Re: split failed caused by FileNotFoundException

Posted by 周帅锋 <zh...@gmail.com>.
I rechecked the code in 0.98, this problem is solved by check the store
object in the compactrunner and cance the compact the compact.
HRegion.compact:

      byte[] cf = Bytes.toBytes(store.getColumnFamilyName());
      if (stores.get(cf) != store) {
        LOG.warn("Store " + store.getColumnFamilyName() + " on region " +
this
            + " has been re-instantiated, cancel this compaction request. "
            + " It may be caused by the roll back of split transaction");
        return false;
      }


But, is it better to replease the store object by the new one and continue
the compact on the store, instead of cancel?

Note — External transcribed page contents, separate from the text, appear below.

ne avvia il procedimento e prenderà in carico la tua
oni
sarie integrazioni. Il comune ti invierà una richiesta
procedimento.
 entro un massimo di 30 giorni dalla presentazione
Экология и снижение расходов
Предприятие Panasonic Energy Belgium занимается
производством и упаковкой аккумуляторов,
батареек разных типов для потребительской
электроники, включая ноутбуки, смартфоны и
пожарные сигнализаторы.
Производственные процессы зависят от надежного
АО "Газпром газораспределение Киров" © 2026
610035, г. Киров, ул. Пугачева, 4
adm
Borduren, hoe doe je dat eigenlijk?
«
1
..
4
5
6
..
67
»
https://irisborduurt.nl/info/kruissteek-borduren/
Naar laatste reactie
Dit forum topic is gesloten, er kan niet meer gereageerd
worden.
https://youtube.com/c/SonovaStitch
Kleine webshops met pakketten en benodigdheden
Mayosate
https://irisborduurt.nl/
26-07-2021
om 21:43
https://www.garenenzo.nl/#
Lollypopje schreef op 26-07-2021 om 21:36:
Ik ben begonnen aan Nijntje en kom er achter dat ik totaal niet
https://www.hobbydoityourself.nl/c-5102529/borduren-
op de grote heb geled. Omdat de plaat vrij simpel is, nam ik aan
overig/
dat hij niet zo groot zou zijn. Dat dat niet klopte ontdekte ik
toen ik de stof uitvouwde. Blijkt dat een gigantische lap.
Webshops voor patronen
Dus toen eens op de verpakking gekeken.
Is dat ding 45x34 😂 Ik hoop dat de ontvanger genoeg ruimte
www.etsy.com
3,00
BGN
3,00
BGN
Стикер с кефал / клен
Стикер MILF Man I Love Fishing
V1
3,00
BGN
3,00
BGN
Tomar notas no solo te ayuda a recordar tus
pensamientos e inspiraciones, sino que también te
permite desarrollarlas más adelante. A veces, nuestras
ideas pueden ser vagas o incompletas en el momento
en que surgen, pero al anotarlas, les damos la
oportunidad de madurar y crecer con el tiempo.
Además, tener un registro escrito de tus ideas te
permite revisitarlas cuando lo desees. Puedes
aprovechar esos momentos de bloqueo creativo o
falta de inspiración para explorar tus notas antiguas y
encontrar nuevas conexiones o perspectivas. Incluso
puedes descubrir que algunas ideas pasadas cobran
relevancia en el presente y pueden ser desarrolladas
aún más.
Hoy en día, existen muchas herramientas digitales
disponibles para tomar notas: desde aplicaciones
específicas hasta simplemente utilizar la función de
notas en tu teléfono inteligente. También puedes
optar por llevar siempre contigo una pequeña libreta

2014-12-04 15:00 GMT+08:00 周帅锋 <zh...@gmail.com>:

> In our hbase clusters, split sometimes failed because the file to be
> splited does not exist in parent region. In 0.94.2, this will cause
> regionserver shutdown because the split transction has reached  PONR state.
> In 0.94.20 or 0.98, split will fail and can roll back, because the split
> transction only reach  the state offlined_parent.
>
> In 0.94.2, the error is like below:
> 2014-09-23 22:27:55,710 INFO org.apache.hadoop.hbase.catalog.MetaEditor:
> Offlined parent region xxxxx in META
> 2014-09-23 22:27:55,820 INFO
> org.apache.hadoop.hbase.regionserver.SplitRequest: Running rollback/cleanup
> of failed split of xxxxx
> Caused by: java.io.IOException: java.io.IOException:
> java.io.FileNotFoundException: File does not exist: xxxxx
> Caused by: java.io.IOException: java.io.FileNotFoundException: File does
> not exist: xxxxx
> Caused by: java.io.FileNotFoundException: File does not exist: xxxxx
> 2014-09-23 22:27:55,823 FATAL
> org.apache.hadoop.hbase.regionserver.HRegionServer: ABORTING region server
> xxx,60020,1411383568857: Abort; we got an error after point-of-no-return
>
> The reasion of missing files is a little complex, the whole procedure
> include two failure split and one compact:
> 1) there are too many files in the region and compact is requested, but
> not execute because there are many CompactionRequests(compactionRunners) in
> the compaction queue. The compactionRequest hodes the object of the Store,
> and also hodes a storefile list to compact of the store.
>
> 2) the region size is big enough, and split is requested. the region is
> offline during spliting,and the store is closed. but the split failed when
> spliting files(for some reason, like io busy, etc. causing time out)
> 2014-09-23 18:26:02,738 INFO
> org.apache.hadoop.hbase.regionserver.SplitRequest: Running rollback/cleanup
> of failed split of xxxxx; Took too long to split the files and create the
> references, aborting split
>
> 3) split successfully roll back, and the region is online again. During
> roll back procedure, a new Store object is created, but the store in the
> compaction queue did not removed, so there are two(or maybe more) store
> object in regionserver.
>
> 4) the compaction on the store of the region requested before running, and
> some storefiles are compact and removed, new bigger storefiles are created.
> but the store reinitialized in the rollback split procedure doesn't know
> the change of the storefiles.
>
> 5) split on region running again and fail again, because the storefiles in
> parrent region doesn't exist(removed by compaction). Also, the split
> transction doesn't know that there is a new file created by the compaction.
> In 0.94.2, this error can't be found until the daughter region open, but
> it's too late, the split failed at PONR state, and this will causing
> regionserver shutdown. In 0.94.20 and 0.98, when doing splitStoreFiles, it
> will looking into the storefile in the parent region and can found the
> error before PONR, so split failure can be roll back.
>      code in HRegionFileSystem.splitStoreFile:
>      ...
>      byte[] lastKey = f.createReader().getLastKey();
>
> So, this situation is a fatal error in previous 0.94 version, and also a
> common bug in the later 0.94 and higher version. And this is also the
> reason why sometimes storefile reader is null(closed by the first failure
> split).
>